To-do item A: Return each line in the entries below that contains the word "year".
Document passage START
Covariance: Covariance lets you to pass a derived type object where a base type object is expected Covariance can be applied on delegate, generic, array, interface, etc.
Contravariance: Contravariance is applied to parameters. It allows a method with the parameter of a base class to be assigned to a delegate that expects the parameter of a derived class
Have a look at simple example below:
using System;
using System.Collections.Generic;
using System.Linq;
using System.Text;
namespace CovarianceContravarianceDemo
{
//base class
class A
{
}
//derived class
class B : A
{
}
class Program
{
static A Method1(A a)
{
Console.WriteLine("Method1");
return new A();
}
static A Method2(B b)
{
Console.WriteLine("Method2");
return new A();
}
static B Method3(B b)
{
Console.WriteLine("Method3");
return new B();
}
public delegate A MyDelegate(B b);
static void Main(string[] args)
{
MyDelegate myDel = null;
myDel = Method2;// normal assignment as per parameter and return type
//Covariance, delegate expects a return type of base class
//but we can still assign Method3 that returns derived type and
//Thus, covariance allows you to assign a method to the delegate that has a less derived return type.
myDel = Method3;
A a = myDel(new B());//this will return a more derived type object which can be assigned to base class reference
//Contravariane is applied to parameters.
//Contravariance allows a method with the parameter of a base class to be assigned to a delegate that expects the parameter of a derived class.
myDel = Method1;
myDel(new B()); //Contravariance,
}
}
}
Document passage END
To-do item B:
Answer these questions on the covariance and contravariance passage:
(i) To what is contravariance applied?
(ii) Which class in the code is declared as deriving from class A?
(iii) What return type does the delegate MyDelegate declare?
Source material START
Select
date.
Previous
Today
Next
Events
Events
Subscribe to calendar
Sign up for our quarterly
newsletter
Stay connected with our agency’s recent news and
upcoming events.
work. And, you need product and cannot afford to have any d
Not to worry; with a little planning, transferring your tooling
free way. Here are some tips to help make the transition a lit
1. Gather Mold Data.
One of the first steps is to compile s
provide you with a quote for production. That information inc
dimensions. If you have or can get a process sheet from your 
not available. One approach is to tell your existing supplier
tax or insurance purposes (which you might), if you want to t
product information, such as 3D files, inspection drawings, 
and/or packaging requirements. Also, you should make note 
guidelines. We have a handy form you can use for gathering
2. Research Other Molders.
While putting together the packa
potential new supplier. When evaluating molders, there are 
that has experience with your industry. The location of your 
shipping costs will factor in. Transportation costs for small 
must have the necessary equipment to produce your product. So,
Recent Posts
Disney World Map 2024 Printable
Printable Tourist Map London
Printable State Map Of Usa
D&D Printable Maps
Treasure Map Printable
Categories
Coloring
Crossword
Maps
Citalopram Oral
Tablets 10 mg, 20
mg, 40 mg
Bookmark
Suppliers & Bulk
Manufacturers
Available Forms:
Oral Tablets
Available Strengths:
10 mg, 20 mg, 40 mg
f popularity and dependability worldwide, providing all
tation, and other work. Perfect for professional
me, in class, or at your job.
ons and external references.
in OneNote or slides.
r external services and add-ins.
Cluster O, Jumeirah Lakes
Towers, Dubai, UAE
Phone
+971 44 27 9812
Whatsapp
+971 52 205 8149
Source material END
Source material START
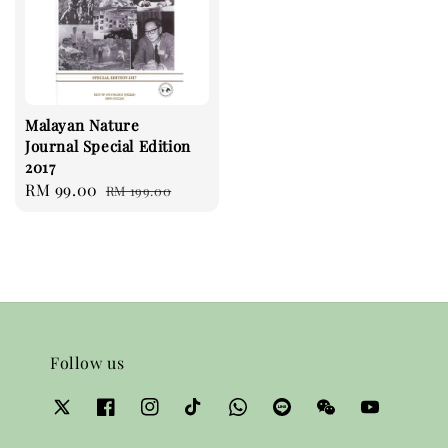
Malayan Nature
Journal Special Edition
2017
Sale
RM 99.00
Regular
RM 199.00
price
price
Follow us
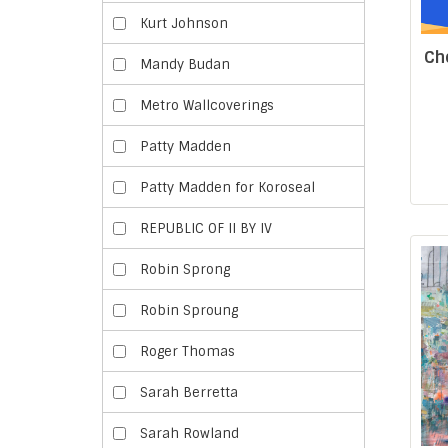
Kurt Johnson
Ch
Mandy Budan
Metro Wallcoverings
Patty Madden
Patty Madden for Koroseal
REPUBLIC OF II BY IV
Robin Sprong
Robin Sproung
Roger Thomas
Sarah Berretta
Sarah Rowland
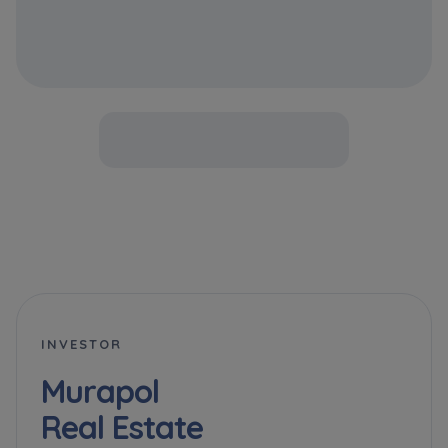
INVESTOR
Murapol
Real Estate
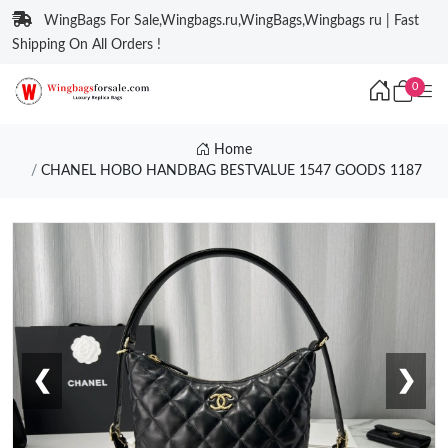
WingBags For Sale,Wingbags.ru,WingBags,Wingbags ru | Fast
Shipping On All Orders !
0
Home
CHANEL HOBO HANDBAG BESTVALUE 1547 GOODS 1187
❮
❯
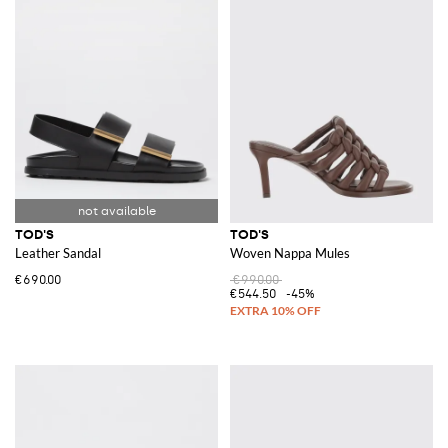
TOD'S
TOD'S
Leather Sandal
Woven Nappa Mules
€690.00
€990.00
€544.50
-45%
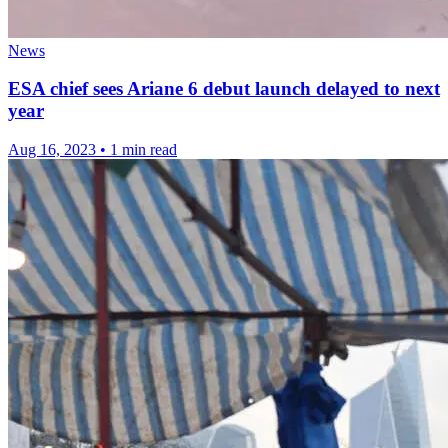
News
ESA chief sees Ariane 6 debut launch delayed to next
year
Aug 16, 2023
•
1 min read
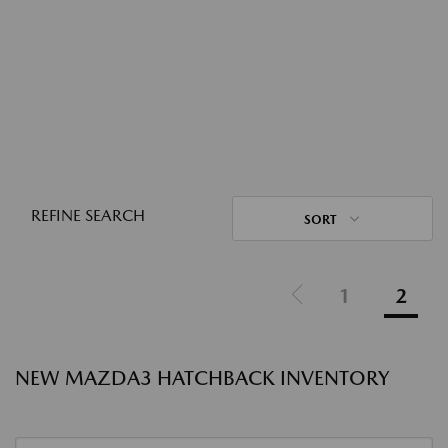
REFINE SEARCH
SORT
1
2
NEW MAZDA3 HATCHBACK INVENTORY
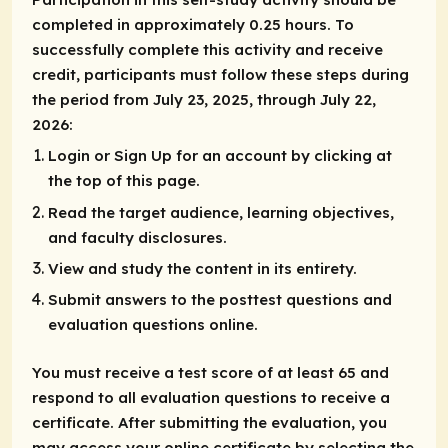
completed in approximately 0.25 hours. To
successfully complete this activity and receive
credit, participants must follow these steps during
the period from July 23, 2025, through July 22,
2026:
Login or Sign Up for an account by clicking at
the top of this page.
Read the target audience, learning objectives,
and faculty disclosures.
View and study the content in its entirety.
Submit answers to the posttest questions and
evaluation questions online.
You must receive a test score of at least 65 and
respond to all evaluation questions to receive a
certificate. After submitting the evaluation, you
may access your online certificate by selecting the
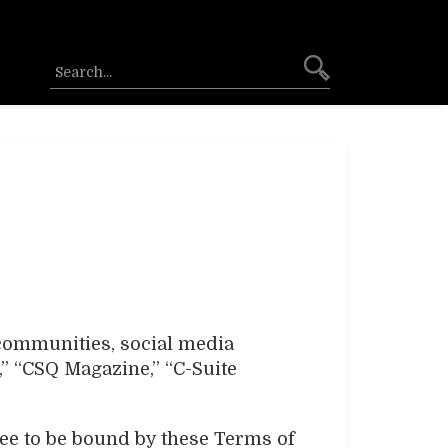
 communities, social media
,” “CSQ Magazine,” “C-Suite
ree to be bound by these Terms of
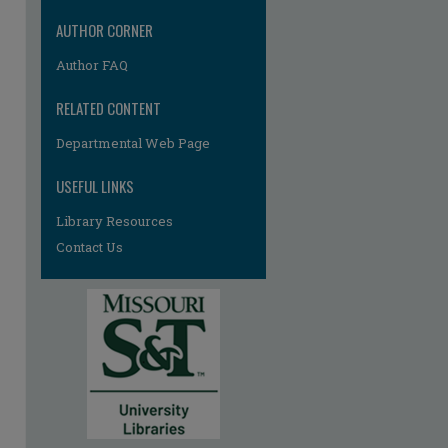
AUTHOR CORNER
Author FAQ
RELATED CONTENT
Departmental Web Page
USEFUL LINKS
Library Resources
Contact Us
Source material END
Source material START
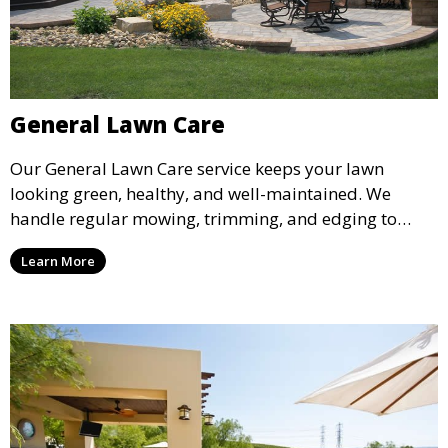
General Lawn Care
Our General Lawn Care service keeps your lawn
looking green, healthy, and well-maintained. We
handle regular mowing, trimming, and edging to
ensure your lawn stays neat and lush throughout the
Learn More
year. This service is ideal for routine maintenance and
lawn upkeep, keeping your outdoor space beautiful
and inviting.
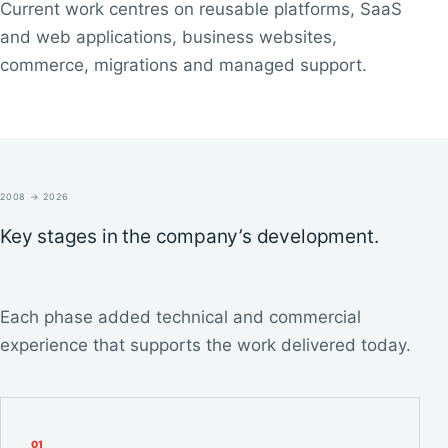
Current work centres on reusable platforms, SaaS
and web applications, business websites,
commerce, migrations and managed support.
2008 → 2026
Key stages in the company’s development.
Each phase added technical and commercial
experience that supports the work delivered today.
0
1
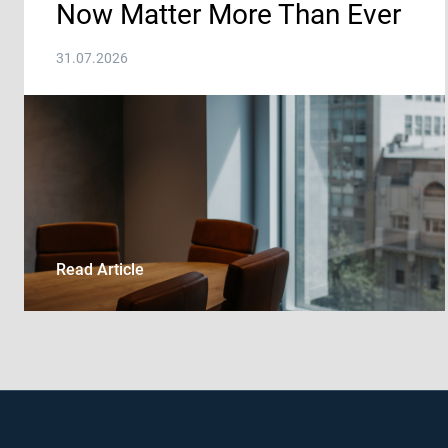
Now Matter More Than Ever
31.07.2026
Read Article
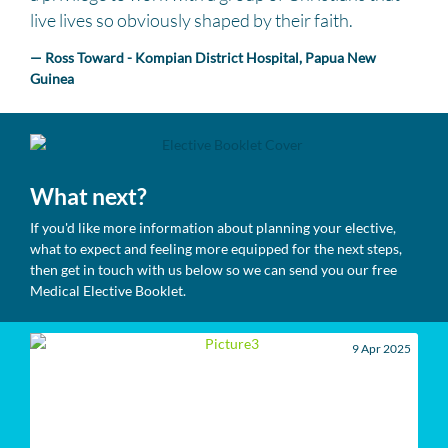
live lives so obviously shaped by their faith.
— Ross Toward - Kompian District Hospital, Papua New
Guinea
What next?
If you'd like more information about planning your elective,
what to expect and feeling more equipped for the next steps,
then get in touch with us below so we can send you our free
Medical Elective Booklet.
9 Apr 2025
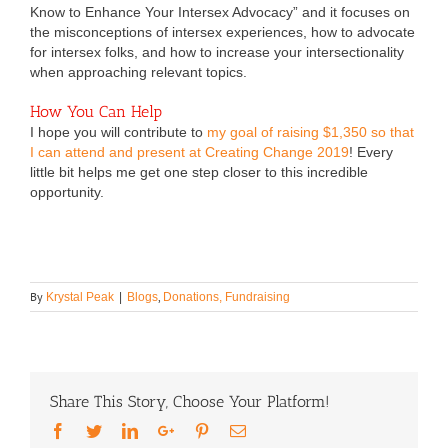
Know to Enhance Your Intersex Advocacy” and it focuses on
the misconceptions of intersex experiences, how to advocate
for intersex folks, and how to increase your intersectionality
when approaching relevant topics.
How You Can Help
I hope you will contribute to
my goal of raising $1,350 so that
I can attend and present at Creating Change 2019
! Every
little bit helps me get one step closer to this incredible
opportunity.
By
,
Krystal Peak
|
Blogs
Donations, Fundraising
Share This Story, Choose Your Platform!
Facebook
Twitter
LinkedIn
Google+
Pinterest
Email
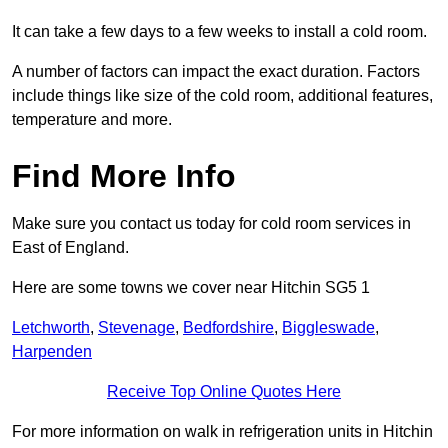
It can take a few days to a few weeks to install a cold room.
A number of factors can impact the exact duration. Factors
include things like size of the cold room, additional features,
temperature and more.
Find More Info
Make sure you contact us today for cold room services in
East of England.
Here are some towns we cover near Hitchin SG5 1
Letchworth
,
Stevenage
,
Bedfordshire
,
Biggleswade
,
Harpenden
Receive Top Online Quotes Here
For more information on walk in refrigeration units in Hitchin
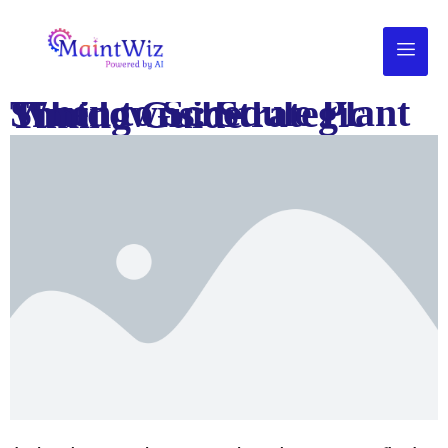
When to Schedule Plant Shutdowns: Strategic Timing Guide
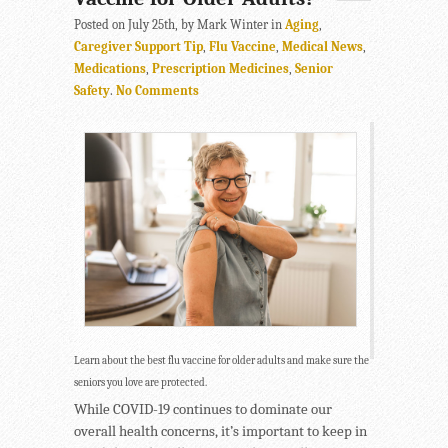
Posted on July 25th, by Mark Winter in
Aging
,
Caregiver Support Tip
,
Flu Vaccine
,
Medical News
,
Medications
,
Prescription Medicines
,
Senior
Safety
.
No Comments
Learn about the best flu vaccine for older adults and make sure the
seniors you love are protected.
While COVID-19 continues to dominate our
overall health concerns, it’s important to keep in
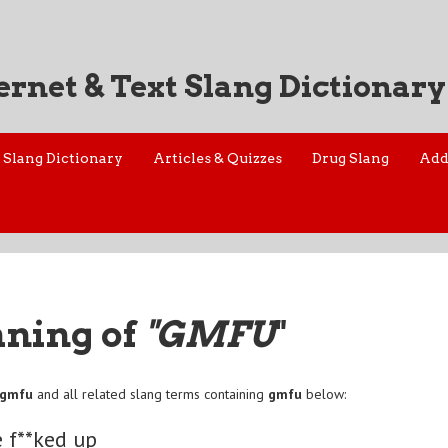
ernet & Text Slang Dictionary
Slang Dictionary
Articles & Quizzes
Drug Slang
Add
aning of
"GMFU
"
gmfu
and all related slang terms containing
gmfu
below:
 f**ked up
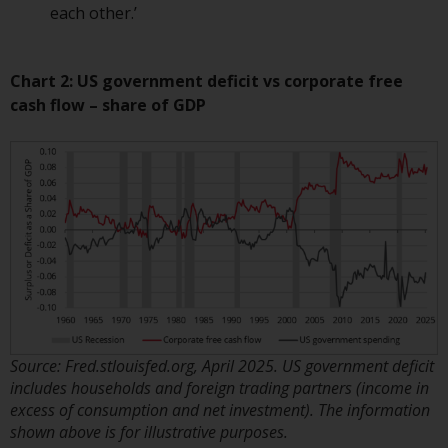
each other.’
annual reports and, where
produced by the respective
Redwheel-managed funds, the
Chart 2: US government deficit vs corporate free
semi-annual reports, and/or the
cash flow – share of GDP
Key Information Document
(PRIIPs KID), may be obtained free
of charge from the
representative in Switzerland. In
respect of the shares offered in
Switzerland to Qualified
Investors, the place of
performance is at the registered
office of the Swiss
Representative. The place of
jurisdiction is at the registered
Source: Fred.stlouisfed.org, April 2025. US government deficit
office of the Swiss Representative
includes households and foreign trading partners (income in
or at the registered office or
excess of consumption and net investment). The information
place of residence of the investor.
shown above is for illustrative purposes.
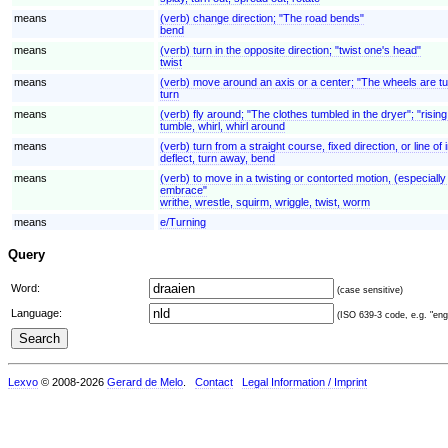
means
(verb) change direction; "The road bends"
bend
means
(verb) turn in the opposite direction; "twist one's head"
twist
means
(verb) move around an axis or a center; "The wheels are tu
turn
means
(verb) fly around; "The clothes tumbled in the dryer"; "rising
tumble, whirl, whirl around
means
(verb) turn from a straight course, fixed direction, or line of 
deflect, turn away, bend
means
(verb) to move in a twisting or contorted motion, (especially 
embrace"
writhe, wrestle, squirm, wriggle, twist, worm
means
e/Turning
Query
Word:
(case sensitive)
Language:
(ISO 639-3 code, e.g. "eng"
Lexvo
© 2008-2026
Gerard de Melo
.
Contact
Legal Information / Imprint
Source material END
Response A:
year
year. This service is ideal for routine maintenance and

Response B:
(i) Parameters.
(ii) Class B.
(iii) A.